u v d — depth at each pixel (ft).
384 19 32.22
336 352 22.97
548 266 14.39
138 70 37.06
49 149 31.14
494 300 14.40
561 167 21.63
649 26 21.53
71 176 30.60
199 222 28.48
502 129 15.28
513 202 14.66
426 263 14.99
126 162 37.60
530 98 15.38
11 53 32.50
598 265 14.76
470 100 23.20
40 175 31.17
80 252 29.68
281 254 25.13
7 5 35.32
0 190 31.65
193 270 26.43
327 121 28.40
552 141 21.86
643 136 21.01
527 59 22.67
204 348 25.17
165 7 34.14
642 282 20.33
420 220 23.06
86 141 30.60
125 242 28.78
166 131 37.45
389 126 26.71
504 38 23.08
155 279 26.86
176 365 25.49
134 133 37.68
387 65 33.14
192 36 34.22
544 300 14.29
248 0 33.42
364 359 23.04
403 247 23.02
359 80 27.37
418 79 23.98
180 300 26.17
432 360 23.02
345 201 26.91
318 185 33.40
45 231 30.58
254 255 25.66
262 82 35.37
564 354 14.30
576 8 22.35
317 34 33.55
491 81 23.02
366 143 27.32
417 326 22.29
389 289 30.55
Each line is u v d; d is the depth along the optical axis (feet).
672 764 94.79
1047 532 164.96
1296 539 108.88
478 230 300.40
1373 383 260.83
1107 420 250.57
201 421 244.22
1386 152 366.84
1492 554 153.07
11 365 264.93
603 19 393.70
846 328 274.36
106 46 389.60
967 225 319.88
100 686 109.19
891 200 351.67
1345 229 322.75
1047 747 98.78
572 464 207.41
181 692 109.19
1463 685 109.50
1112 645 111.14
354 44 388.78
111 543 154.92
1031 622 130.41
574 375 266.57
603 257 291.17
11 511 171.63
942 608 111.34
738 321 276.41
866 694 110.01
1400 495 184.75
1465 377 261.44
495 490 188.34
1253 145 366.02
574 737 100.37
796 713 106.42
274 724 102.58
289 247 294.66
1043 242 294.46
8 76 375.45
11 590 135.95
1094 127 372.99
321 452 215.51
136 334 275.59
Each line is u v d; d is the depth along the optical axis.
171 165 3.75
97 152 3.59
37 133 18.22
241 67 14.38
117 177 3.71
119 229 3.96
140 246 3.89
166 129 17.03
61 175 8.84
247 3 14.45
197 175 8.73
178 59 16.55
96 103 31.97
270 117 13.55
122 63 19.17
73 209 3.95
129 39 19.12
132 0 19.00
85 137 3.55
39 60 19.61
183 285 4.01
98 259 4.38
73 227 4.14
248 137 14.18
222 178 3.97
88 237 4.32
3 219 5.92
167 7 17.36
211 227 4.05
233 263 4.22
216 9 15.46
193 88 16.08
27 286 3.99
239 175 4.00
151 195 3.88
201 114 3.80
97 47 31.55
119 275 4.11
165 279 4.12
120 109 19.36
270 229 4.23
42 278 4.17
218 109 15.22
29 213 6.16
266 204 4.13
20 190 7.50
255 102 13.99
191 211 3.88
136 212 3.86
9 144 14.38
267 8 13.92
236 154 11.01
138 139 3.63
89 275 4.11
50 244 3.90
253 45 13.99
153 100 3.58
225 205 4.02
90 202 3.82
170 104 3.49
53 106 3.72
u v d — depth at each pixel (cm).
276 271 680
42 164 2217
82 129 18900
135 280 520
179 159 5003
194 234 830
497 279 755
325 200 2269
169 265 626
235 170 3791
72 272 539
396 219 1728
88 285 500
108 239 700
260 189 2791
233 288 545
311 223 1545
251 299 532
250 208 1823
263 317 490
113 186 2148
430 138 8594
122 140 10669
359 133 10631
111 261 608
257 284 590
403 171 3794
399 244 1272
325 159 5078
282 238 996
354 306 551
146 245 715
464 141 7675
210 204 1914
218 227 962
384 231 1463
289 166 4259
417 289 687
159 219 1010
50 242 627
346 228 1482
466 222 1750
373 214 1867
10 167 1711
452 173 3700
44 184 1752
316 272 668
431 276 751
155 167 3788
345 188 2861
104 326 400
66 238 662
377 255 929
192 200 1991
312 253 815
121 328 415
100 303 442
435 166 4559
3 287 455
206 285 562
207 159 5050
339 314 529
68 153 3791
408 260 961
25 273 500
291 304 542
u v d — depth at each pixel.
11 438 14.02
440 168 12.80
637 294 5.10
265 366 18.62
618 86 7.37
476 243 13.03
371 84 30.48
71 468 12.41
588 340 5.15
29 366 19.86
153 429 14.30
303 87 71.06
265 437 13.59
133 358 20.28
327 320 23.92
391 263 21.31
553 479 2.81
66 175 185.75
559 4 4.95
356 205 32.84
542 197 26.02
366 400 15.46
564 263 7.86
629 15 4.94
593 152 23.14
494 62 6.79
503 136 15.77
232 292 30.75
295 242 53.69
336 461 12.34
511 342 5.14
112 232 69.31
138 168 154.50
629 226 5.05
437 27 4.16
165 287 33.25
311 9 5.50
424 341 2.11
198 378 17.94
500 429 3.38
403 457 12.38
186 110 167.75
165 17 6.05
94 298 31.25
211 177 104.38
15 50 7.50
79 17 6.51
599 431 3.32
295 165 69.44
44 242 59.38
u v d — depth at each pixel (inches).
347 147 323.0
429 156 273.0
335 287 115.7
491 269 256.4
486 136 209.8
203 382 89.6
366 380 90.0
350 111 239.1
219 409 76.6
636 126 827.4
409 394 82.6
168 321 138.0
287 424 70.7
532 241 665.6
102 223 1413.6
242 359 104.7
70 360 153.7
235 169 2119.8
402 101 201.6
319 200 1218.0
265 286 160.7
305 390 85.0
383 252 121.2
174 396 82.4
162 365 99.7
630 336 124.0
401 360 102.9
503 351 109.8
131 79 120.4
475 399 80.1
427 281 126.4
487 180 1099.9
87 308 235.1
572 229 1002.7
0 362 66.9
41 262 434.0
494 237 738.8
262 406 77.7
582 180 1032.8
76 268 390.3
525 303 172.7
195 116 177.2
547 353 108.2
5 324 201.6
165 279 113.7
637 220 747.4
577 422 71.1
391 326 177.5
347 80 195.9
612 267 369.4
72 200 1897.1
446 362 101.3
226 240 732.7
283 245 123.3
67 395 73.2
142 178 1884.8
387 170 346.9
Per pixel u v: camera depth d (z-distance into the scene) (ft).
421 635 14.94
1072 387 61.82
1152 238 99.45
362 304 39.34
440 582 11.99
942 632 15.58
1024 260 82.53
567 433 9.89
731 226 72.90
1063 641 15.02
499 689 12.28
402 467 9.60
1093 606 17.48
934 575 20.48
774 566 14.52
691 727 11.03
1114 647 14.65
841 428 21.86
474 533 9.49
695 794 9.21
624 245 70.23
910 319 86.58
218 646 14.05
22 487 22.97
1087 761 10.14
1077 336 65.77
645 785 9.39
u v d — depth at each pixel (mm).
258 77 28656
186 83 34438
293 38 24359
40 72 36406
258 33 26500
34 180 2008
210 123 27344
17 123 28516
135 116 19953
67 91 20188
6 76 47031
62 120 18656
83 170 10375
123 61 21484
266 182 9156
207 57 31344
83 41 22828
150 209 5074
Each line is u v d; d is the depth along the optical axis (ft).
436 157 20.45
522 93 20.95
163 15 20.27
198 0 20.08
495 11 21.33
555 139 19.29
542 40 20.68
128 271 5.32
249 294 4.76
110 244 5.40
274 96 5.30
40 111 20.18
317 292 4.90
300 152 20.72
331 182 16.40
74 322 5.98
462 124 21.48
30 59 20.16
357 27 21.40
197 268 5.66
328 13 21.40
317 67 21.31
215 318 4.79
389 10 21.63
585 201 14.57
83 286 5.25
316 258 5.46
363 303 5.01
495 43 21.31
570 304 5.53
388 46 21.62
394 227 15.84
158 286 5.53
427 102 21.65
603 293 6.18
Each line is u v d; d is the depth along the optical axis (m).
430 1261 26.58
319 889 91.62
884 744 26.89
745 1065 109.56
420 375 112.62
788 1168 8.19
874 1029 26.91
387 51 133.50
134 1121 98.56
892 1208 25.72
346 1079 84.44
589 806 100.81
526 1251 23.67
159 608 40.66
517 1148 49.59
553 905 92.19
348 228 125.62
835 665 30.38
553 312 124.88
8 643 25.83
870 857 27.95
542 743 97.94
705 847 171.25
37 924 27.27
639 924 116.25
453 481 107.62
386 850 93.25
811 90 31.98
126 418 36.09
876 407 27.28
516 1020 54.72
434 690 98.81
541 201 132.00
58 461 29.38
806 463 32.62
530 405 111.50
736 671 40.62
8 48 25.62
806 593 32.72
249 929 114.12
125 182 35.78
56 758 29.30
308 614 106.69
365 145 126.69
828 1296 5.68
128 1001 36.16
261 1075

:::::

[EXERCISE PROMPT] Give again, word for word, every line of the listing above from the one with "201 114 3.80" to the one with "179 159 5003", both inclusive, and nothing beyond them.

[THE ANSWER]
201 114 3.80
97 47 31.55
119 275 4.11
165 279 4.12
120 109 19.36
270 229 4.23
42 278 4.17
218 109 15.22
29 213 6.16
266 204 4.13
20 190 7.50
255 102 13.99
191 211 3.88
136 212 3.86
9 144 14.38
267 8 13.92
236 154 11.01
138 139 3.63
89 275 4.11
50 244 3.90
253 45 13.99
153 100 3.58
225 205 4.02
90 202 3.82
170 104 3.49
53 106 3.72
u v d — depth at each pixel (cm).
276 271 680
42 164 2217
82 129 18900
135 280 520
179 159 5003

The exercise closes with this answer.